Record extracts
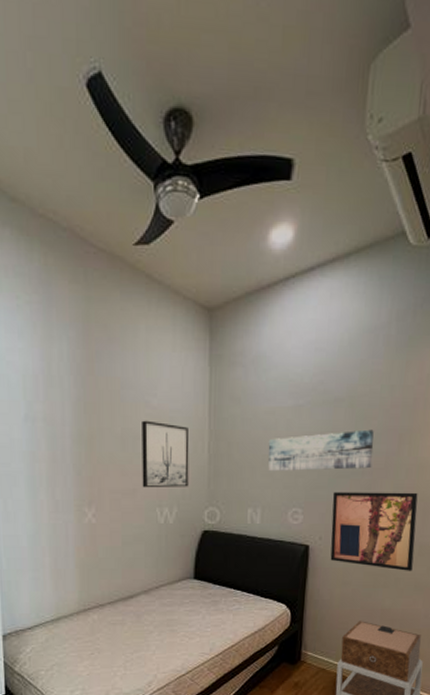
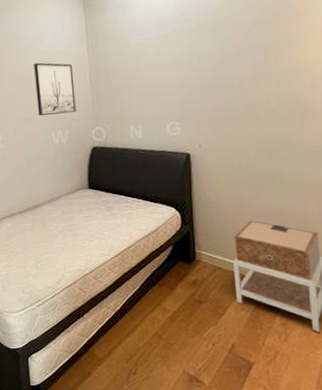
wall art: present [268,429,374,471] -> none [141,47,241,92]
wall art: present [330,491,418,571] -> none [206,97,298,171]

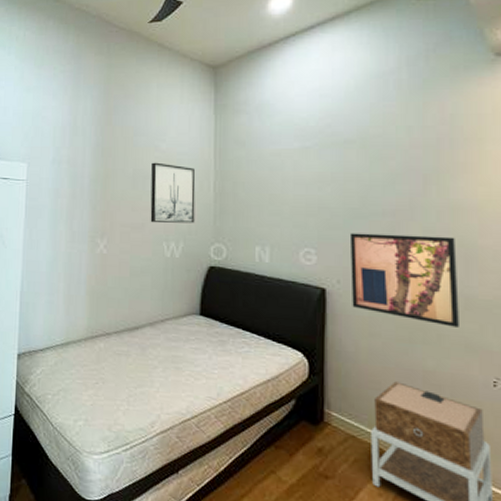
wall art: none [206,97,298,171] -> present [349,233,459,327]

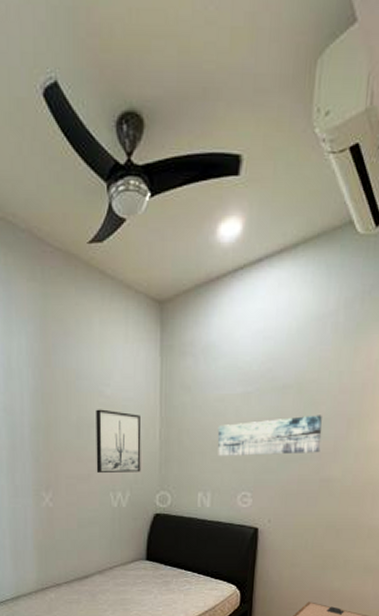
wall art: none [275,170,394,211] -> present [217,415,322,456]
wall art: present [349,233,459,327] -> none [279,476,367,553]

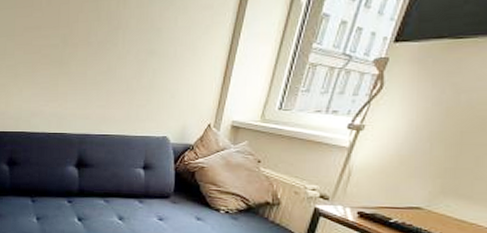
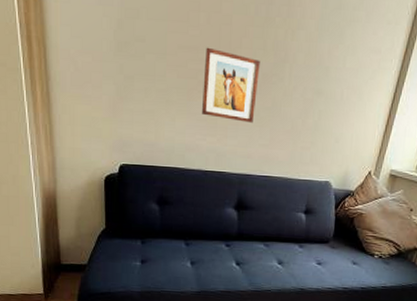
wall art: none [45,25,95,87] -> present [202,47,260,123]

What to work on
Leaving out any pictures, write the records above out exactly as they are.

Answer section
wall art: present [268,429,374,471] -> none [141,47,241,92]
wall art: present [330,491,418,571] -> none [206,97,298,171]

wall art: none [206,97,298,171] -> present [349,233,459,327]

wall art: none [275,170,394,211] -> present [217,415,322,456]
wall art: present [349,233,459,327] -> none [279,476,367,553]

wall art: none [45,25,95,87] -> present [202,47,260,123]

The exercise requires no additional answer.